Otte, zo zeggen ook anderen, kan bovendien wel tegen een stootje. Hij houdt van discussiëren en neemt graag stevig stelling. ‘Tegendenken’, noemt hij dat. Enige zelfspot is hem niet vreemd. Als hoogleraar in Groningen was hij aanvankelijk erg streng en verslond hij pakjes sinaasappelsap. Studenten wilden daarom een poster laten maken met de tekst ‘Van veel pakjes sinaasappelsap word je kaal en chagrijnig’. Otte moest lachen. En het zette hem aan het denken, vertelde hij tegen het OM-magazine. Sindsdien laat hij meer dingen los en geeft hij als leidinggevende meer vertrouwen.

Otte staat straks aan het hoofd van een OM dat gebukt gaat onder een enorme werklast. Het ligt voor de hand dat hij het OM slimmer probeert te organiseren en laat terugkeren naar de basis: zo veel mogelijk strafzaken behandelen. Volgens Otte is het strafrechtsysteem sinds de jaren zestig namelijk afgedwaald van waar het om draait: straffen. Hij hekelt de „vermaatschappelijking van het strafrecht” en bijbehorende focus op preventie en recedivevermindering. Het strafrechtstelsel is daardoor enorm kostbaar en complex geworden.

En het schept irreële verwachtingen.
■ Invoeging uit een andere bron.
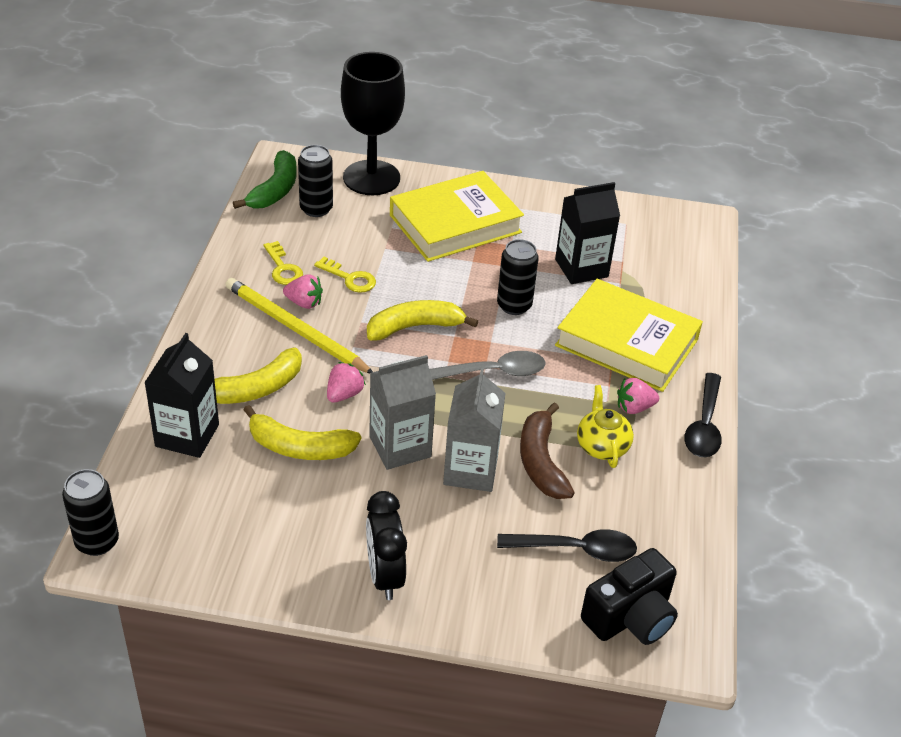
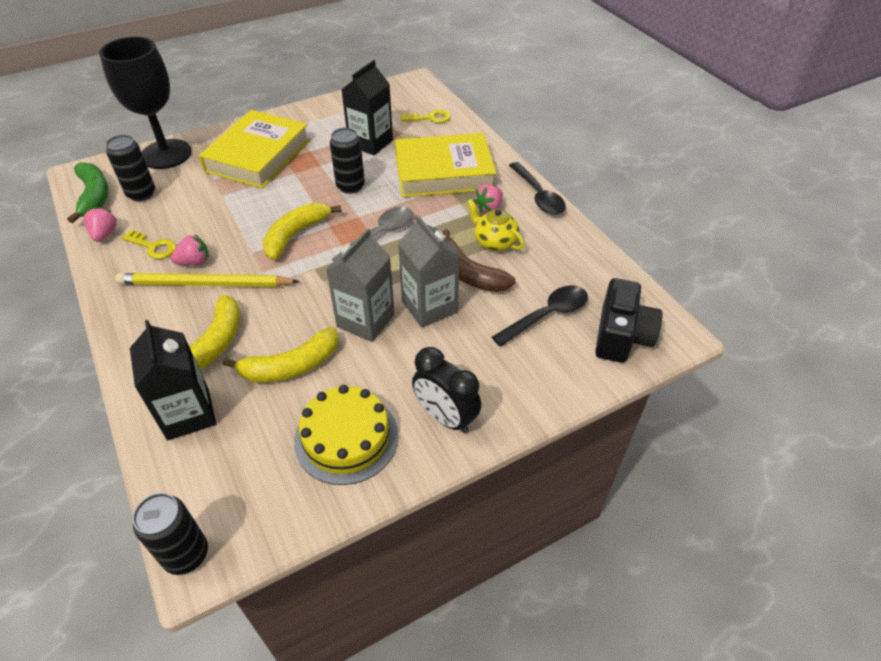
camera: 35 degrees left, 5 degrees up
(288, 536) = (346, 437): none -> yellow cake
(344, 394) = (288, 308): pink strawberry -> pink strawberry (104, 234)
(349, 278) = (214, 227): yellow key -> yellow key (429, 118)

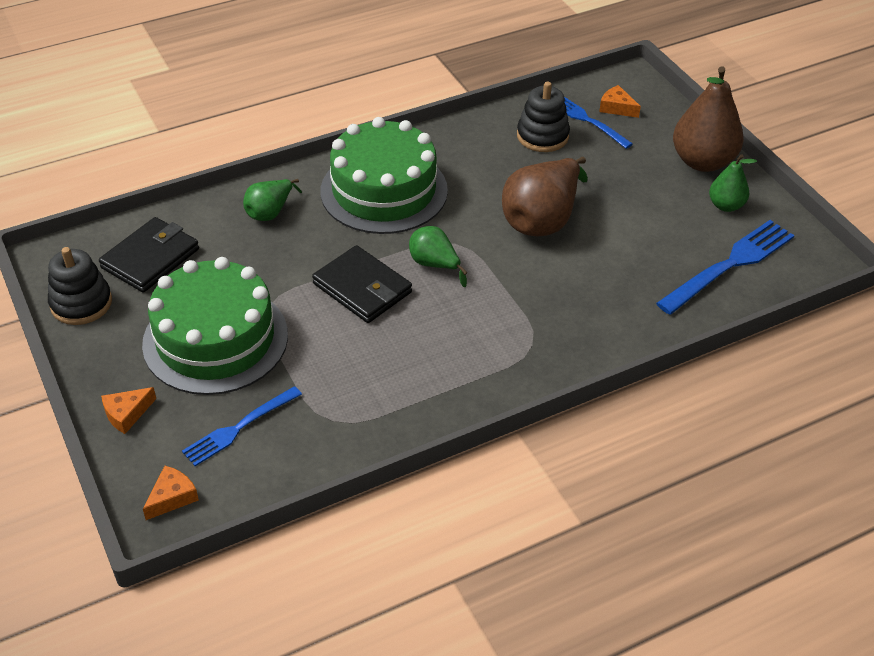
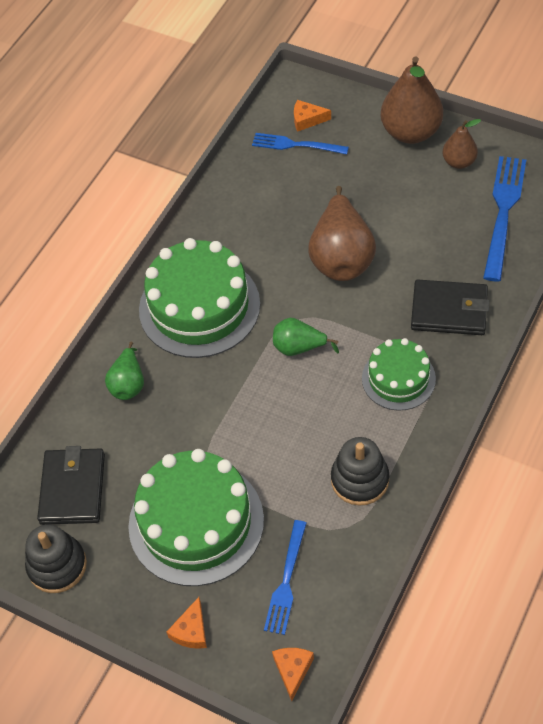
camera: 30 degrees left, 10 degrees up
(362, 288) = (264, 404): black wallet -> black wallet (449, 310)
(497, 336) = (398, 378): none -> green cake
(542, 136) = (275, 180): black stacking toy -> black stacking toy (360, 480)
(726, 205) = (459, 162): green pear -> brown pear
Illustratief is hoe de Inspectie J en V bij het onderzoek naar de Utrechtse tramaanslag in 2019 dader Gökmen T.’s lange criminele geschiedenis van kleine delicten op een rij zet. Otte schrijft in een vakblad dat dit de valse suggestie wekt dat de aanslag voorkomen kon worden door betere risicotaxatie en informatiedeling. Nederland, zo ziet de nieuwe OM-baas, leeft in een „veiligheidsutopie”. „Onveiligheid valt niet op te lossen”, vindt hij. „De samenleving zal risico’s meer moeten (leren) aanvaarden.”